A recent analysis has cast serious doubt on the stated motivations behind former US President Donald Trump's military incursion into Venezuela, arguing that his administration's domestic actions tell a contradictory story.
Domestic Actions Undermine Rhetoric of Liberation
The critique centres on policies directly affecting Venezuelan nationals in the United States. It highlights that if the mission were genuinely about liberating the Venezuelan people from tyranny and economic collapse, the Trump administration would not have lifted the Temporary Protected Status (TPS) for roughly 600,000 Venezuelan refugees in the US. These individuals are precisely those fleeing the conditions the intervention claims to address.
Further evidence cited includes the deportation of 238 Venezuelan nationals to El Salvador's Cecot detention centres, facilities widely criticised for torture. Reports indicate only six had violent crime convictions, and none were on international lists of 1,400 suspected gang members. The analysis also points to broad travel bans affecting 39 countries, 24 classified as "not free" by Freedom House, including Venezuela and Iran.

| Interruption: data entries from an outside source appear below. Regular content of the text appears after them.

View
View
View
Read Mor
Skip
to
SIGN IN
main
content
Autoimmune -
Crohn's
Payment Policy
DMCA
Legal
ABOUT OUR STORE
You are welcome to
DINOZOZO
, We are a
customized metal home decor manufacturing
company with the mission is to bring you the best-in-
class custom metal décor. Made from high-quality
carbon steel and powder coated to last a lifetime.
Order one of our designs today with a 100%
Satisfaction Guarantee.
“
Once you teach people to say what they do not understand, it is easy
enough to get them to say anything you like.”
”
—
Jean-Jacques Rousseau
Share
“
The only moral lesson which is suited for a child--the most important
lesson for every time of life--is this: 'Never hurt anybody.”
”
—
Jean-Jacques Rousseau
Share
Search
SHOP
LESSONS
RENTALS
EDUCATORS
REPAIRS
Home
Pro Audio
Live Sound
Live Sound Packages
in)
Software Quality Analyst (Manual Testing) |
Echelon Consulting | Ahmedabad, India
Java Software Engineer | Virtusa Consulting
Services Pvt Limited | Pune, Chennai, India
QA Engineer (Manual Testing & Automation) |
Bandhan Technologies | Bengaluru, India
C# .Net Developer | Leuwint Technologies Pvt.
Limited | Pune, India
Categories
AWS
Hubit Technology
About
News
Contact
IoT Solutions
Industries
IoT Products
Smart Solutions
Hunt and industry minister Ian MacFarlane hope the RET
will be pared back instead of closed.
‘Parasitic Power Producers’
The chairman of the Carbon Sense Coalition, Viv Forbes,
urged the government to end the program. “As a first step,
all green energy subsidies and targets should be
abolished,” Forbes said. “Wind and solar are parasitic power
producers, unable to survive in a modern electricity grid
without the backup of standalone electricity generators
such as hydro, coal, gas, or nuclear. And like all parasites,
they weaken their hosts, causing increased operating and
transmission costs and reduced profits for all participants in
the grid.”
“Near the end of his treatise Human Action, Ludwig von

Parallels with Maduro's Repression and Strategic Aims
The argument draws striking, if unequal, parallels between the human rights record of Nicolás Maduro's Venezuelan government and policies pursued or proposed under Trump. Amnesty International's 2024 report on Venezuela details repression of protest, obstruction of independent media, arbitrary arrests, and dire detention conditions.
While scale differs, the analysis finds echoes in the US context: attempts to imprison political opponents, actions against humanitarian aid non-profits, and deaths in immigration custody. It notes the 47 executions in US states in 2025 following a Trump executive order, described as the highest annual figure since 2009.
Strategically, the piece suggests Trump and Secretary of State Marco Rubio prefer dealing with Maduro's vice-president, Delcy Rodríguez, over opposition leader María Corina Machado, who is ready for elections. The reason, it posits, is that Rodríguez could be coerced for access to Venezuelan oil, whereas a legitimately elected leader would remove the pretext for control.
Potential for Escalation and Erosion of Liberties
Amnesty International has expressed concern about a potential "escalation of human rights violations" stemming from the US operations or Venezuelan government responses. Experts warn of inevitable resistance from various factions within Venezuela.
The analysis concludes that a foreign conflict could provide the "state of emergency" Trump appears to seek, potentially enabling the invocation of acts like the Insurrection Act to suspend civil liberties or the Alien Enemies Act to accelerate mass deportations. It argues that the primary freedom at stake is Trump's own, to exert power and enrich his circle, potentially at the cost of global legal order.
Ultimately, the examination of domestic policy presents a stark counter-narrative to the public justification for intervention, suggesting the freedom of the Venezuelan people is not the central concern.